## About this task
Reproduce the whole listing below without its pictures, exactly as written.

## Supplied information
#####
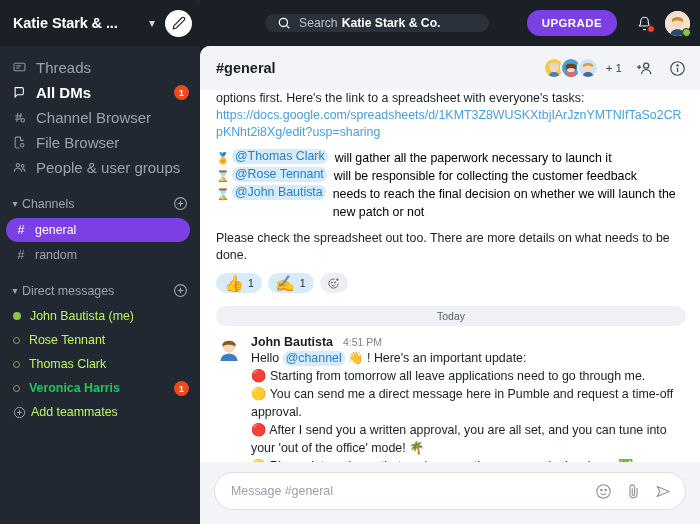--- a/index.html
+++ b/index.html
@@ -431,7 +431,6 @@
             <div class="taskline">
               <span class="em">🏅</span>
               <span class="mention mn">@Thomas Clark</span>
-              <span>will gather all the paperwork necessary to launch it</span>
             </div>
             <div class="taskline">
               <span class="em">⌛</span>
#####
## Task answer
--- a/index.html
+++ b/index.html
@@ -431,7 +431,6 @@
             <div class="taskline">
               <span class="em">🏅</span>
               <span class="mention mn">@Thomas Clark</span>
-              <span>will gather all the paperwork necessary to launch it</span>
             </div>
             <div class="taskline">
               <span class="em">⌛</span>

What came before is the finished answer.